Associated Health risks of energy drinks in children
High consumption of energy drinks may result in potentially dangerous health consequences in children, adolescents and young adults.
Numerous studies have reported the adverse outcomes associated with the excess consumption of energy drinks. These include liver damage, kidney failure, respiratory disorders, agitation, confusion, seizures, psychotic conditions, nausea, vomiting, abdominal pain, tachycardia, hypertension, myocardial infarction and heart failure.
Some highlights and Recommendations
Mostly young population consume large amount of energy drinks. Although, caffeine present in it has numerous physiologic effects including increasing aerobic endurance and strength as well as delaying fatigue among adults performing physical activity.
However, it can also have many unhealthy effects, particularly at high intakes. Children especially are at greater risk for harm related to caffeine.
Energy drinks can contain as much as 75 to 400 mg caffeine per container. With additional caffeine not included in the listed total often coming from additives such as guarana, kola nut, yerba mate, and cocoa.
Caffeine consumption should not exceed 100 mg/day or 2.5 mg/kg/day among children and adolescents. That means consumption of two energy drinks per day is inappropriate. Consumption of 4 to 12 mg/kg of caffeine can promote anxiety and jitteriness. Headache and fatigue are common symptoms after short-term, high-dose use of caffeine.
Sports drinks are appropriate only among children participating in prolonged vigorous exercise. They are unnecessary during or after exercise for the majority of active children. You should continue to be promote water as the primary means of hydration at the approximate time of exercise.
Children and adolescents should avoid and restrict routine consumption of carbohydrate-containing sports drinks. Because, these can increase the risk for overweight, obesity and dental erosion.

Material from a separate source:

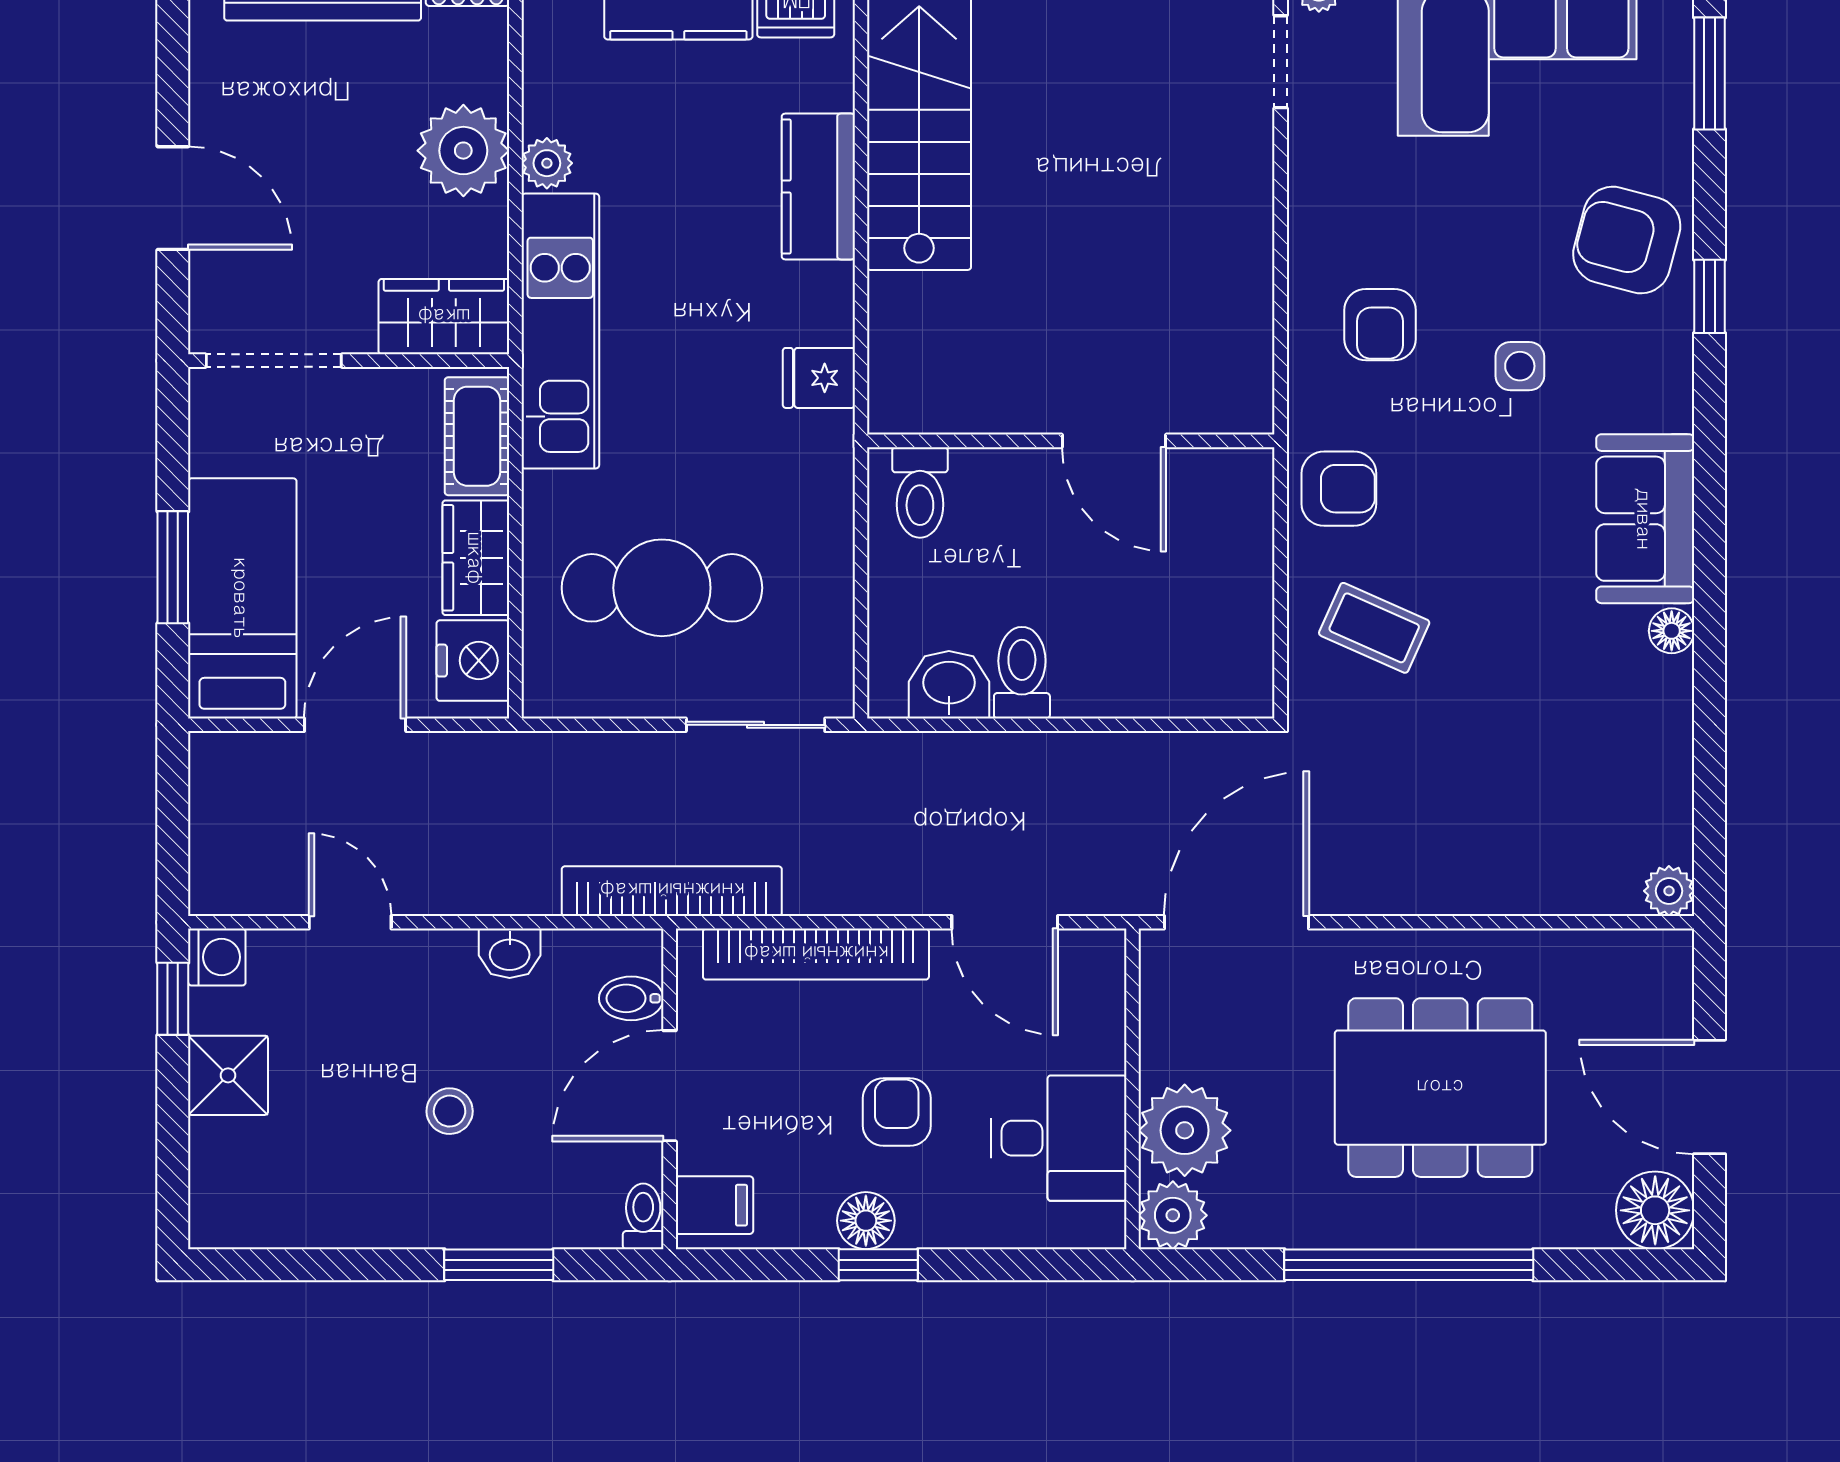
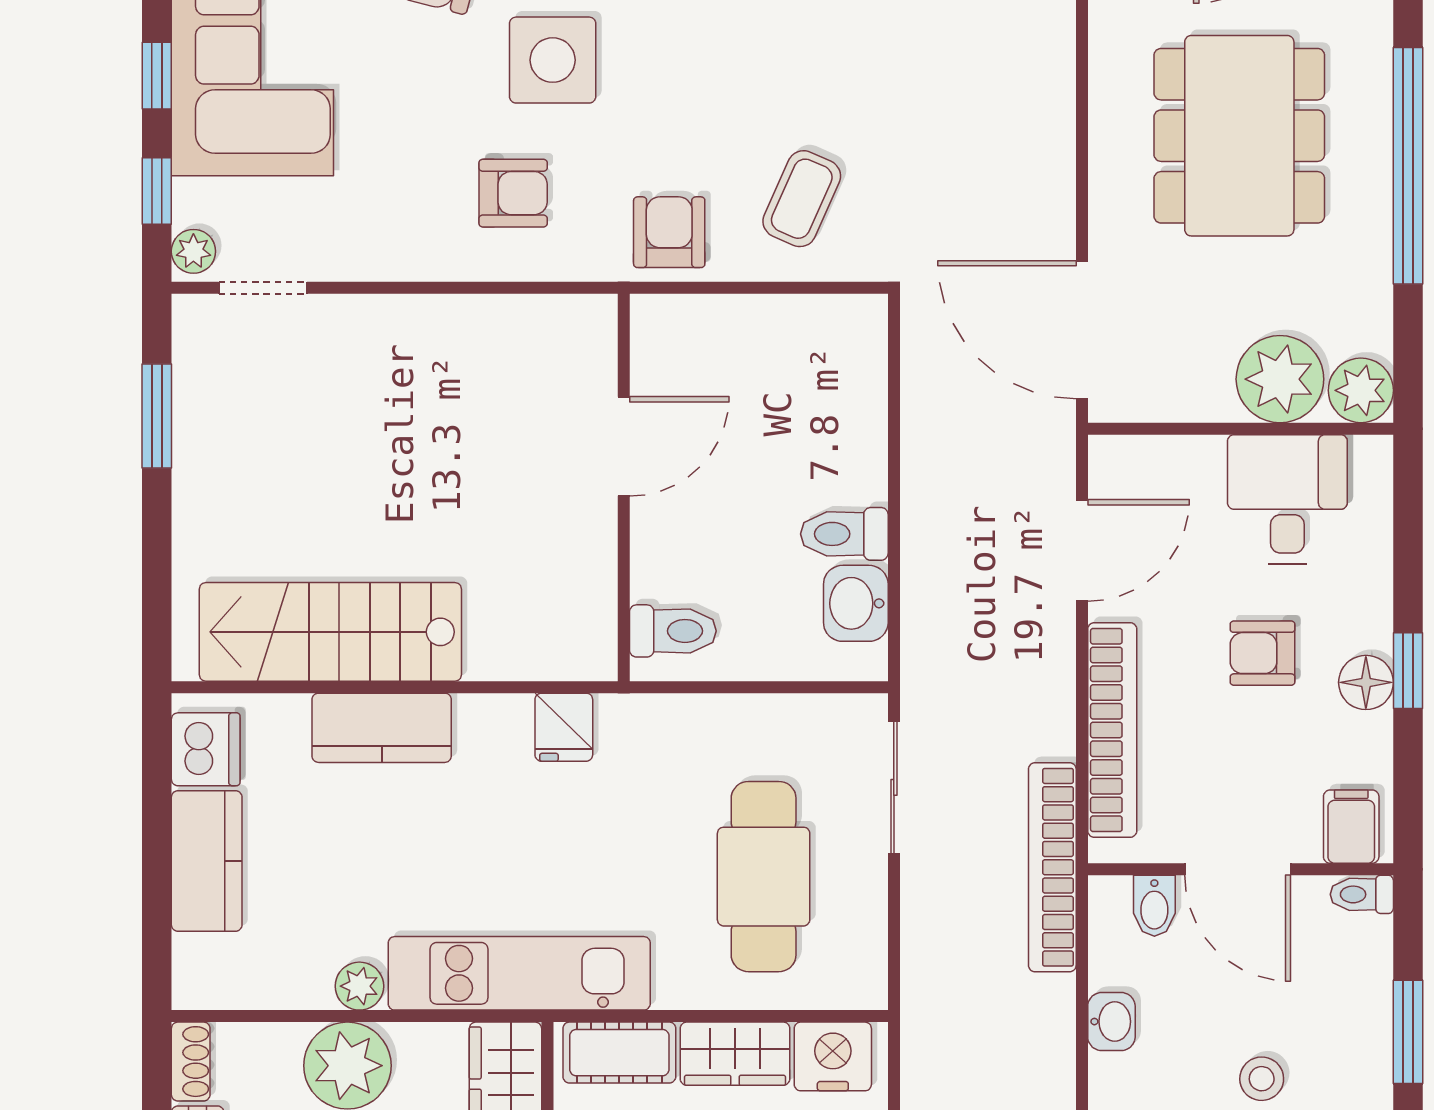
side table: (1520, 366) -> (553, 60), width x1.87, depth x1.87

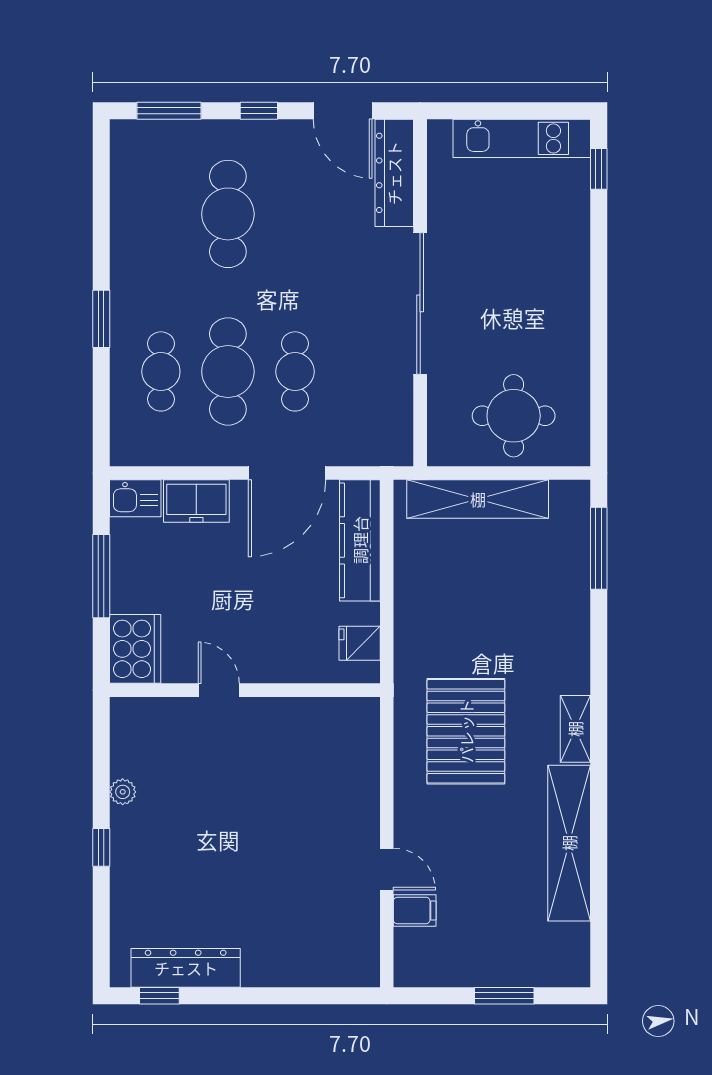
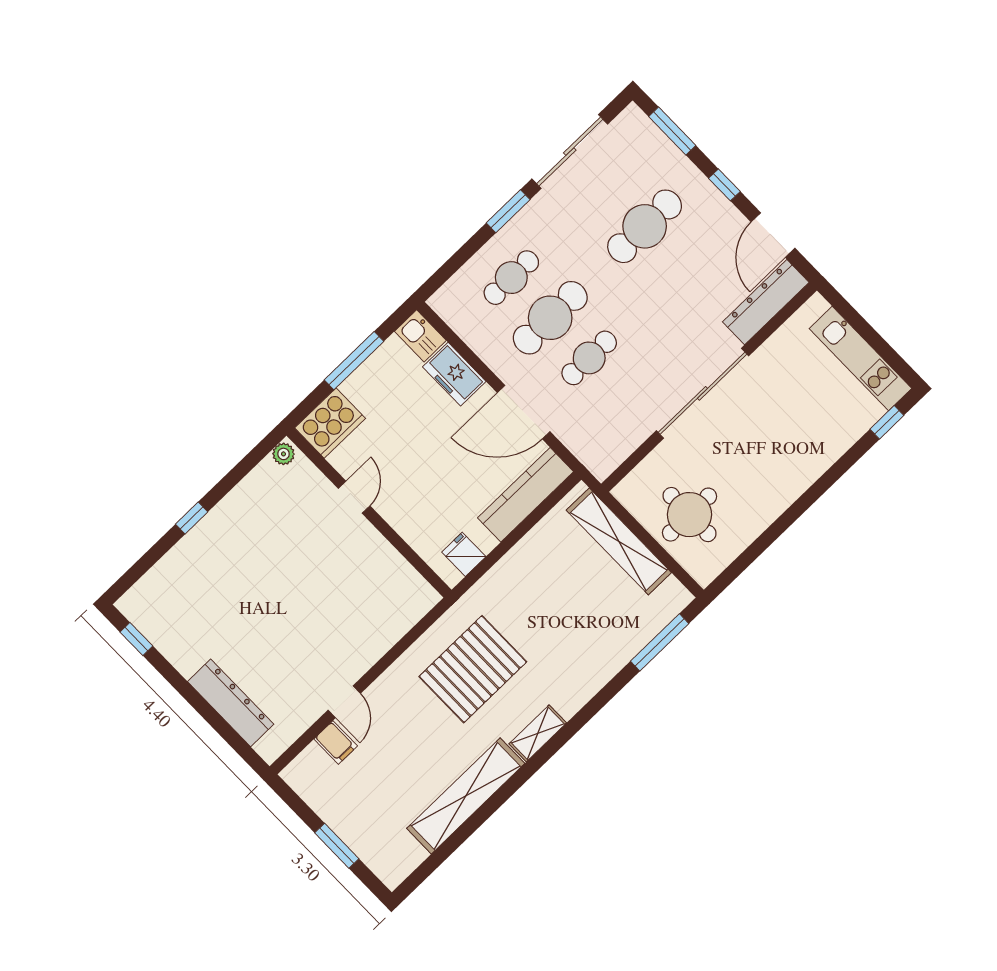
sliding door: (101, 216) -> (570, 152), added
plant: (123, 792) -> (284, 454), moved
dresser: (186, 968) -> (231, 703), moved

Although some energy and sports drinks contain amino acids, routine dietary protein consumption is sufficient for muscle recovery for most children. Low-fat milk is a good option for post-exercise recovery. There is no advantage to consuming vitamins and minerals through drinks compared with diet.
As the consumption of energy drinks continue to gain popularity among young people, it’s adverse effect on health also need to be considered. Before consuming it you should thoroughly examine the negative health effects of the ingredients present in it.
Consumption of excess energy drinks can cause serious health issues such as heart problems, kidney failure, liver damage, dental problems and poor mental health.
At the end, it is the prime responsibility of parents to educate their children about the adverse health effects of energy drinks. They should encourage them to drink water routinely as the initial beverage of choice. Children should meet their caloric and minerals need through healthy dietary options.
Frequently Asked Questions
Energy drink is a beverage produced and marketed by beverage production companies claiming the instant energy boost and fatigue relief for an athlete or general public.
Sports drink is a beverage produced with the primary intention to re-hydrate quickly for the loss of water during exercise or any physical activity.
Energy drinks have caffeine as main ingredient which is very bitter in taste. So, to make it sweet they add a lot of sugars to make it sugar-sweetened. Therefore, high amount of sugar can raise your blood sugar and store more fat in your body.